Un mese dopo, il “Monitore” preannuncia, sempre con grande enfasi, l’imminente Pranzo patriottico delle Cittadine: “...nel giorno 9 pratile (28 maggio) in cui le nostre Cittadine sensibili, e democratiche riconosceranno col pubblico pranzo patriotico per sorelle, e per loro eguali le infelici nate nell’indigenza...” (numero 42 del 26 maggio). L’articolo continua con una interessante invettiva rivolta a tutti coloro che vorrebbero boicottare il previsto pranzo femminile: “Tutto è in moto per il pranzo patriotico delle Cittadine di lunedì. Nel moto universale vi sono dei moti particolari e segreti per impedire il moto di alcune Cittadine a questa Repubblicana funzione. Gli Agenti sono alcuni pretuccoli, alcuni bigottoni, alcune pinzocchere, alcuni fratacchioni. Se sapeste cosa dicono? Se sapeste cosa fanno? Cose degnissime di riso e di pietà. Dicono, per esempio, che una donna, ed una ragazza non debbono esporsi alla vista di migliaja di persone. Ipocriti! Si esponevano bene alle vostre processioni … con bei mazzetti di fiori in petto, con tutte l’eleganze della moda indosso; ma allora si trattava di sante botteghe, che vi empivano la borsa, miei cari Preti, e Frati, ed ora si tratta di dar da mangiare ai poveri… Le brave cittadine si copriranno di gloria e di benedizioni. I pretuccoli si morderanno le labbra, i bigottoni bestemmieranno devotamente, le pinzocchere creperanno di rabbia, i fratacchioni sbufferanno per il dispetto, e tutto andrà sorprendentemente bene.”

Purtroppo ci mise lo zampino il tempo mutevole di fine maggio: “… la piazza sola così ornata e disposta con festoni tricolorati per tutto, colle tavole coperte alla Bruto di berrettine rosse, di fiori, di verdura, con superbi pennacchioni sopra le tende, con altre quattro tende ai quattro angoli per la Guardia Nazionale, dava di sé un compìto, vaghissimo spettacolo”. Il corteo partì dalle Pubbliche Scuole, site in quella che oggi è via Farini, di fronte a Piazza Minghetti, si snodò senza intoppi per il Pavaglione, sino in piazza Maggiore, dove però “Appena assise le cittadine a tavola con le indigenti compagne, ed assaggiata la prima portata, un’improvvisa violentissima pioggia disperse le commensali, che si ricovrarono parte sotto i portici e parte nel palazzo nazionale, ove confusamente fu dispensato il restante del pranzo alle povere indigenti, che si presentarono a riceverlo.” (Guidicini) Più drammatico e poetico il resoconto del “Monitore”: “I bravi militari … preceduti dalla banda, servono in tavola le prime vivande….. Ahimè!
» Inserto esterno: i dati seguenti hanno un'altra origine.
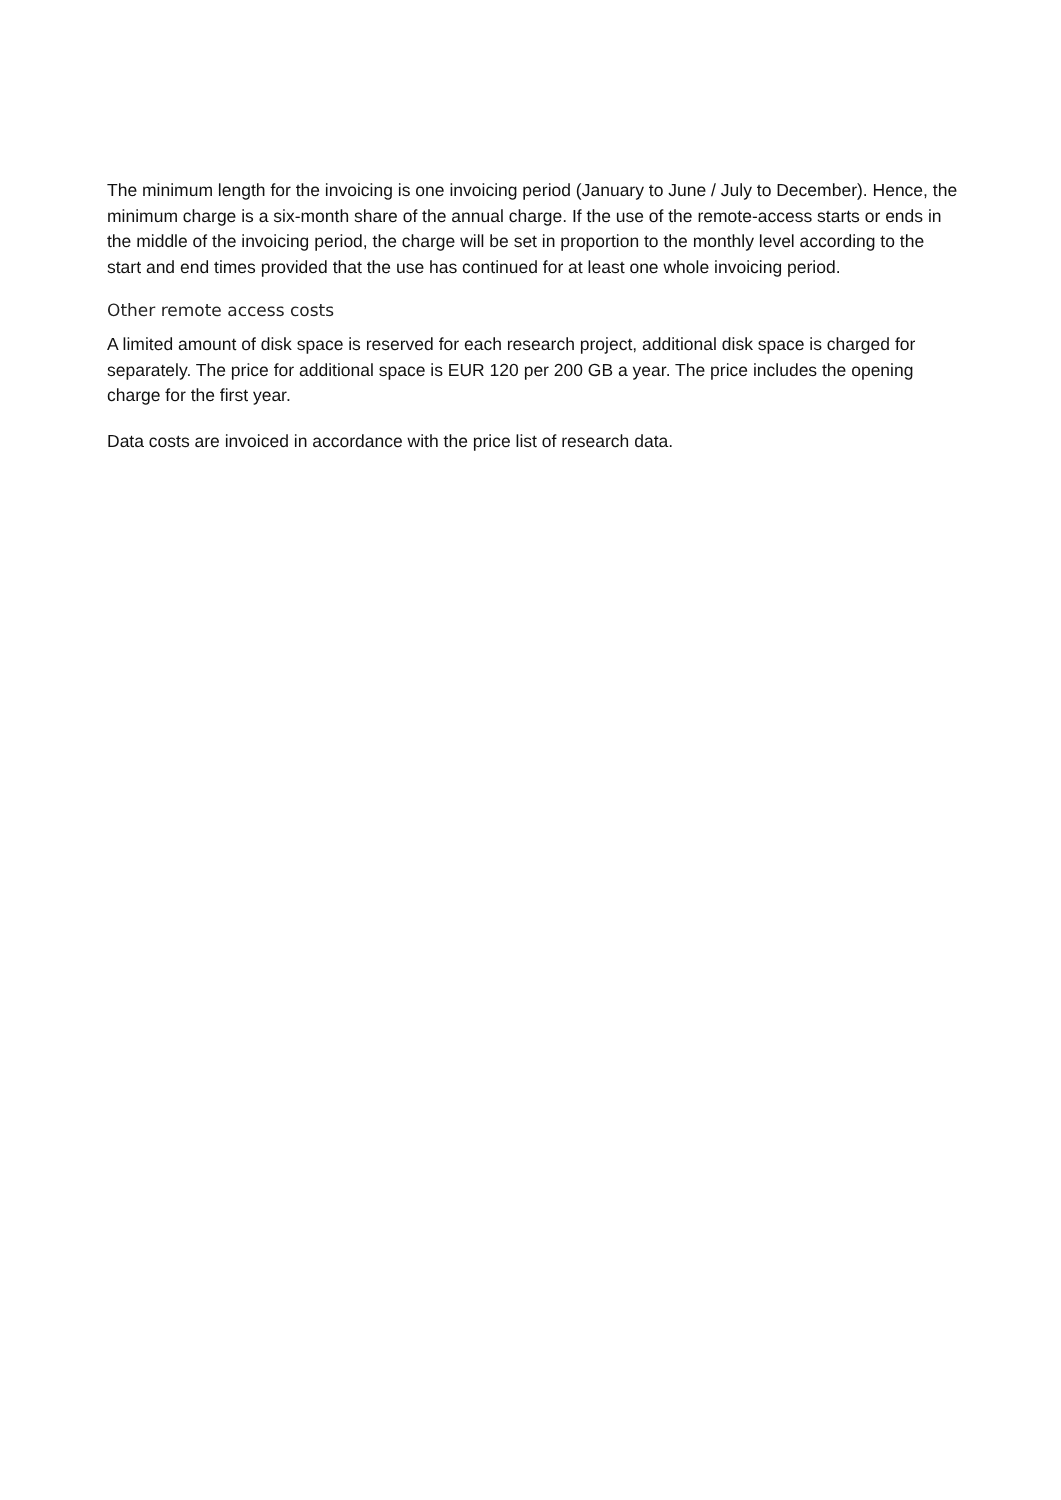The minimum length for the invoicing is one invoicing period (January to June / July to December). Hence, the minimum charge is a six-month share of the annual charge. If the use of the remote-access starts or ends in the middle of the invoicing period, the charge will be set in proportion to the monthly level according to the start and end times provided that the use has continued for at least one whole invoicing period.
Other remote access costs
A limited amount of disk space is reserved for each research project, additional disk space is charged for separately. The price for additional space is EUR 120 per 200 GB a year. The price includes the opening charge for the first year.
Data costs are invoiced in accordance with the price list of research data.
Il Cielo in pria sereno si turba; già cade qualche goccia d’acqua, già densa nube s’avvanza, già un diluvio di acqua innonda per tutto… Tutto venne dispensato ai poveri dentro il Palazzo Nazionale. Sono le cinque, e torna a risplendere il sole...”. Il dispetto del tempo provocò ovviamente le inopportune considerazioni di tutti coloro che già avevano criticato l’idea di portare le donne sulla pubblica piazza, ma in ogni caso la serata terminò in tranquillità, col veglione offerto al Teatro, che sul retro era allestito con un “graziosissimo boschetto di alberi trasportati da cui pendevano fiaccole tricolorate. In fondo, in mezzo ad alta e folta spalliera di verdure, sorgeva la statua colossale della libertà, ed accanto ad essa due ordini d’orchestra per la banda militare. Il teatro, gli archi, il boschetto, l’eleganza, la disposizione, l’invenzione formavano un tutto brillante, spettacoloso, magnifico, una di quelle cose insomma, che bisogna vedere, per poterne comprendere il pregio e la bellezza. Tutto fu ritrovato, ed opera del Cittadino Mauro Gandolfi.”